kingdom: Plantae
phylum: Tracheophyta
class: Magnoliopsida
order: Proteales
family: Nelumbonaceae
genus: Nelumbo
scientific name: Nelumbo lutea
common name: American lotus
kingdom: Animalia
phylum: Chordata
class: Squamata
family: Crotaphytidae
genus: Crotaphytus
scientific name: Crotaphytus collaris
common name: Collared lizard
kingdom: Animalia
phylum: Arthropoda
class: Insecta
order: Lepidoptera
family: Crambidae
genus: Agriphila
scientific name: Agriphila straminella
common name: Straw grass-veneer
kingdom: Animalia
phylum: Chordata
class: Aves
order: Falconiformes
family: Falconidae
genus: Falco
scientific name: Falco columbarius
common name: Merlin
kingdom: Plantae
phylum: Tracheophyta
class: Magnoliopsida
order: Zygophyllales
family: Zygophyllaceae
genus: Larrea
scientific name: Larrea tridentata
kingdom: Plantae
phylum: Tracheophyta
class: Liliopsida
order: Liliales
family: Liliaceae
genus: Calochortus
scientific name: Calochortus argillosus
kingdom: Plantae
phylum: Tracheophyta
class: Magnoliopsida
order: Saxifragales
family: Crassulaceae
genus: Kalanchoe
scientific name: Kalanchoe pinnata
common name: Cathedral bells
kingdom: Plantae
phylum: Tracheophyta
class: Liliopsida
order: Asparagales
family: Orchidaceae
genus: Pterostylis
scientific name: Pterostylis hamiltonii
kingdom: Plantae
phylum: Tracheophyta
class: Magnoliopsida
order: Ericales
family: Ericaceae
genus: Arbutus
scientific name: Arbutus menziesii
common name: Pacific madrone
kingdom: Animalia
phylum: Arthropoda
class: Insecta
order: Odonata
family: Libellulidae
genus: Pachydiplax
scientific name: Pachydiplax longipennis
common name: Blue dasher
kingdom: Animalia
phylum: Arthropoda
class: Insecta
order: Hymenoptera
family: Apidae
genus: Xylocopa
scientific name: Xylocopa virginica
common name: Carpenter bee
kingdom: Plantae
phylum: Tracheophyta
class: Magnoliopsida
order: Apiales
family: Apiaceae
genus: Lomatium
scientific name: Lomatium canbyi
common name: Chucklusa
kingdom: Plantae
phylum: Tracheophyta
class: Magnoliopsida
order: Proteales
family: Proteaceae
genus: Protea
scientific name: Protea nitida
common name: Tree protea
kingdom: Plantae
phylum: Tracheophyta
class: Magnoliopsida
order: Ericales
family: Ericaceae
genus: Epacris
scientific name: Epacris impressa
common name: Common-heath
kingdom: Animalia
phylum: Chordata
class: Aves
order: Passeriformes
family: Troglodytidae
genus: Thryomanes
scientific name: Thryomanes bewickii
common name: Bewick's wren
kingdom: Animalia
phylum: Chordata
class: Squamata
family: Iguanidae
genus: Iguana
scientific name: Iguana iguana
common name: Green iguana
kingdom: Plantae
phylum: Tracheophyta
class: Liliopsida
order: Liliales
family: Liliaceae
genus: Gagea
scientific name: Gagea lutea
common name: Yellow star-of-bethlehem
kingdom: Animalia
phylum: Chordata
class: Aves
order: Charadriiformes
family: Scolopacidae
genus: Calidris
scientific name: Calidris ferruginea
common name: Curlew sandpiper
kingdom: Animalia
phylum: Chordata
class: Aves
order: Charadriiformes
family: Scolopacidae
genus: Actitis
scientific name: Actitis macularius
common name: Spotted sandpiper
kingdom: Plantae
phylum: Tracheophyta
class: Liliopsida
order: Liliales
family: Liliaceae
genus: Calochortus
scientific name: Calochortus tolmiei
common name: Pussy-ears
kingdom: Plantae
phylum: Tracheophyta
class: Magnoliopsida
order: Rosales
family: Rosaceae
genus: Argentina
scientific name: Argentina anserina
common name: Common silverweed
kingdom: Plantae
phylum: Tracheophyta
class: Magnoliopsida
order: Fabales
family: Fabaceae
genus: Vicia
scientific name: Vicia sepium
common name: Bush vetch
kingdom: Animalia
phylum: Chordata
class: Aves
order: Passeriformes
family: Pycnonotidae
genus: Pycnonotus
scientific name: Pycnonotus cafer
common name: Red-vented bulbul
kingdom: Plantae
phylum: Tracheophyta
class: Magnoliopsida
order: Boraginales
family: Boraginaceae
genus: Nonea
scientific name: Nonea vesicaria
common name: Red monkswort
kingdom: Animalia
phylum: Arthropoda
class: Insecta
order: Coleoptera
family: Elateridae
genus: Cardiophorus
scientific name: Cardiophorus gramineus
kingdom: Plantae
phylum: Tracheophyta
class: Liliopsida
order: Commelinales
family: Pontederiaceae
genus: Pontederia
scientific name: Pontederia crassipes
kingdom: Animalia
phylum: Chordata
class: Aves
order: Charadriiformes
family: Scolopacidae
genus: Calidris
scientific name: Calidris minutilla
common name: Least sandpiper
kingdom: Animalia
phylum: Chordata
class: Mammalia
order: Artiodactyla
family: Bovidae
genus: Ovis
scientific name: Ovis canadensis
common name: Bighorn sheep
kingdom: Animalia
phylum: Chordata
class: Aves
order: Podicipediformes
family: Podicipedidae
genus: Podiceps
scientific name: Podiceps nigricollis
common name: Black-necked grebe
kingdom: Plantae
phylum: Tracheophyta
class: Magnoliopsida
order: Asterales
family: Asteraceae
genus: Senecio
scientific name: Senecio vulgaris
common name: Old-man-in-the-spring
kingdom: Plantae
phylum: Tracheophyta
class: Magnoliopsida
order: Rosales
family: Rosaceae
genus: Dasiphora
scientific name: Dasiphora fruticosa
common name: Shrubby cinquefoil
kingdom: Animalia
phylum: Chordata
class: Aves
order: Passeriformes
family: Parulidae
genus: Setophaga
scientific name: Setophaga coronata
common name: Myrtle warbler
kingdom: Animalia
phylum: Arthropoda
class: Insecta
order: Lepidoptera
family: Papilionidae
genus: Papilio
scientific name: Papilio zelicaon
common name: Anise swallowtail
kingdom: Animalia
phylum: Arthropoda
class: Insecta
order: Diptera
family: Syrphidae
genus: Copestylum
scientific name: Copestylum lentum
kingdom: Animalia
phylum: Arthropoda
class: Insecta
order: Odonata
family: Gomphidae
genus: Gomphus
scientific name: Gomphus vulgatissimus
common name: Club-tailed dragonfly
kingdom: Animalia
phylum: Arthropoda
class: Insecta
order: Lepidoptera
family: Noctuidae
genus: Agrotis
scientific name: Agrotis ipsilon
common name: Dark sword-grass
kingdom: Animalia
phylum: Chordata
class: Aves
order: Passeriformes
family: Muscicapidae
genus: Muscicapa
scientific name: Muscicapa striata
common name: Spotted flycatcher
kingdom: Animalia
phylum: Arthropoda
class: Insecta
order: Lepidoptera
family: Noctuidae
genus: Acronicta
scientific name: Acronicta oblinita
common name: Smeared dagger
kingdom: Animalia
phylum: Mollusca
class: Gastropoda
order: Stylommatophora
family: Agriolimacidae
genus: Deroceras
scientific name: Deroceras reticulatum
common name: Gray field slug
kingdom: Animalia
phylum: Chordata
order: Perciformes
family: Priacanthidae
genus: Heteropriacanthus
——————
■ Set task
Starting at the top of the listing and stopping after the line that has "genus: Kalanchoe", reproduce those lines with every "scientific name" replaced by "binomial" and nothing else altered.

■ Answer below
kingdom: Plantae
phylum: Tracheophyta
class: Magnoliopsida
order: Proteales
family: Nelumbonaceae
genus: Nelumbo
binomial: Nelumbo lutea
common name: American lotus
kingdom: Animalia
phylum: Chordata
class: Squamata
family: Crotaphytidae
genus: Crotaphytus
binomial: Crotaphytus collaris
common name: Collared lizard
kingdom: Animalia
phylum: Arthropoda
class: Insecta
order: Lepidoptera
family: Crambidae
genus: Agriphila
binomial: Agriphila straminella
common name: Straw grass-veneer
kingdom: Animalia
phylum: Chordata
class: Aves
order: Falconiformes
family: Falconidae
genus: Falco
binomial: Falco columbarius
common name: Merlin
kingdom: Plantae
phylum: Tracheophyta
class: Magnoliopsida
order: Zygophyllales
family: Zygophyllaceae
genus: Larrea
binomial: Larrea tridentata
kingdom: Plantae
phylum: Tracheophyta
class: Liliopsida
order: Liliales
family: Liliaceae
genus: Calochortus
binomial: Calochortus argillosus
kingdom: Plantae
phylum: Tracheophyta
class: Magnoliopsida
order: Saxifragales
family: Crassulaceae
genus: Kalanchoe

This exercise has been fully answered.